***** Supplied data

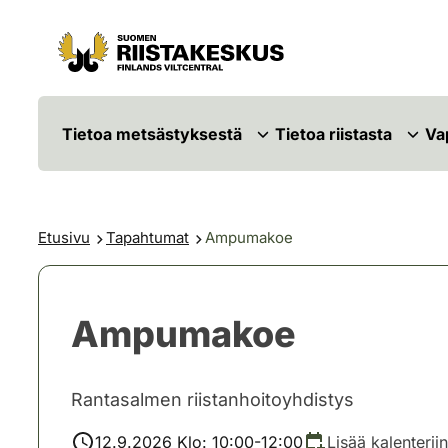
Siirry sisältöön
Siirry sivustokarttaan
Tietoa metsästyksestä
Tietoa riistasta
Va
Etusivu
Tapahtumat
Ampumakoe
Ampumakoe
Rantasalmen riistanhoitoyhdistys
12.9.2026 Klo: 10:00-12:00
Lisää kalenteriin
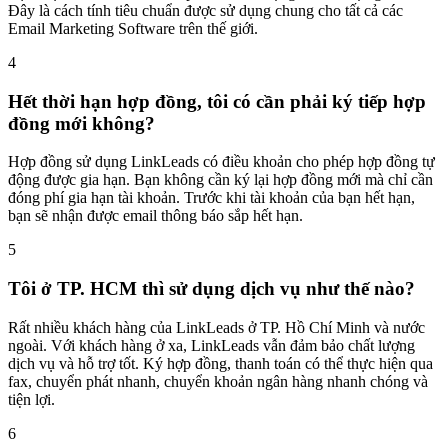
Đây là cách tính tiêu chuẩn được sử dụng chung cho tất cả các
Email Marketing Software trên thế giới.
4
Hết thời hạn hợp đồng, tôi có cần phải ký tiếp hợp
đồng mới không?
Hợp đồng sử dụng LinkLeads có điều khoản cho phép hợp đồng tự
động được gia hạn. Bạn không cần ký lại hợp đồng mới mà chỉ cần
đóng phí gia hạn tài khoản. Trước khi tài khoản của bạn hết hạn,
bạn sẽ nhận được email thông báo sắp hết hạn.
5
Tôi ở TP. HCM thì sử dụng dịch vụ như thế nào?
Rất nhiều khách hàng của LinkLeads ở TP. Hồ Chí Minh và nước
ngoài. Với khách hàng ở xa, LinkLeads vẫn đảm bảo chất lượng
dịch vụ và hỗ trợ tốt. Ký hợp đồng, thanh toán có thể thực hiện qua
fax, chuyển phát nhanh, chuyển khoản ngân hàng nhanh chóng và
tiện lợi.
6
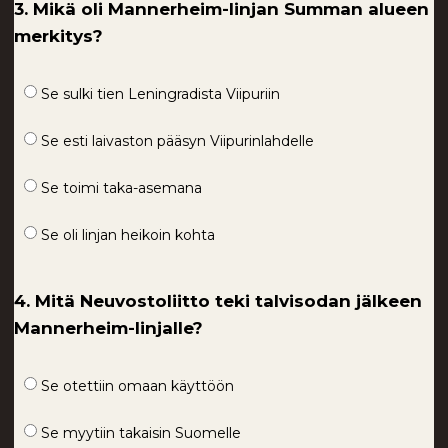
3. Mikä oli Mannerheim-linjan Summan alueen
merkitys?
Se sulki tien Leningradista Viipuriin
Se esti laivaston pääsyn Viipurinlahdelle
Se toimi taka-asemana
Se oli linjan heikoin kohta
4. Mitä Neuvostoliitto teki talvisodan jälkeen
Mannerheim-linjalle?
Se otettiin omaan käyttöön
Se myytiin takaisin Suomelle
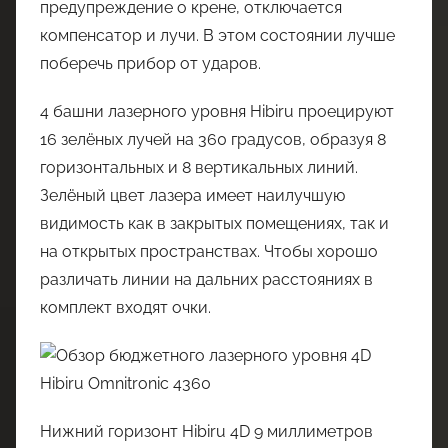
предупреждение о крене, отключается
компенсатор и лучи. В этом состоянии лучше
поберечь прибор от ударов.
4 башни лазерного уровня Hibiru проецируют
16 зелёных лучей на 360 градусов, образуя 8
горизонтальных и 8 вертикальных линий.
Зелёный цвет лазера имеет наилучшую
видимость как в закрытых помещениях, так и
на открытых пространствах. Чтобы хорошо
различать линии на дальних расстояниях в
комплект входят очки.
Нижний горизонт Hibiru 4D 9 миллиметров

**********

Requirement = Nothing but the lines above from the line with "Rất nhiều khách" up to and including the line with "горизонтальных и 8 вертикальных линий." should be returned, exactly as written and without pictures.

Output =
Rất nhiều khách hàng của LinkLeads ở TP. Hồ Chí Minh và nước
ngoài. Với khách hàng ở xa, LinkLeads vẫn đảm bảo chất lượng
dịch vụ và hỗ trợ tốt. Ký hợp đồng, thanh toán có thể thực hiện qua
fax, chuyển phát nhanh, chuyển khoản ngân hàng nhanh chóng và
tiện lợi.
6
3. Mikä oli Mannerheim-linjan Summan alueen
merkitys?
Se sulki tien Leningradista Viipuriin
Se esti laivaston pääsyn Viipurinlahdelle
Se toimi taka-asemana
Se oli linjan heikoin kohta
4. Mitä Neuvostoliitto teki talvisodan jälkeen
Mannerheim-linjalle?
Se otettiin omaan käyttöön
Se myytiin takaisin Suomelle
предупреждение о крене, отключается
компенсатор и лучи. В этом состоянии лучше
поберечь прибор от ударов.
4 башни лазерного уровня Hibiru проецируют
16 зелёных лучей на 360 градусов, образуя 8
горизонтальных и 8 вертикальных линий.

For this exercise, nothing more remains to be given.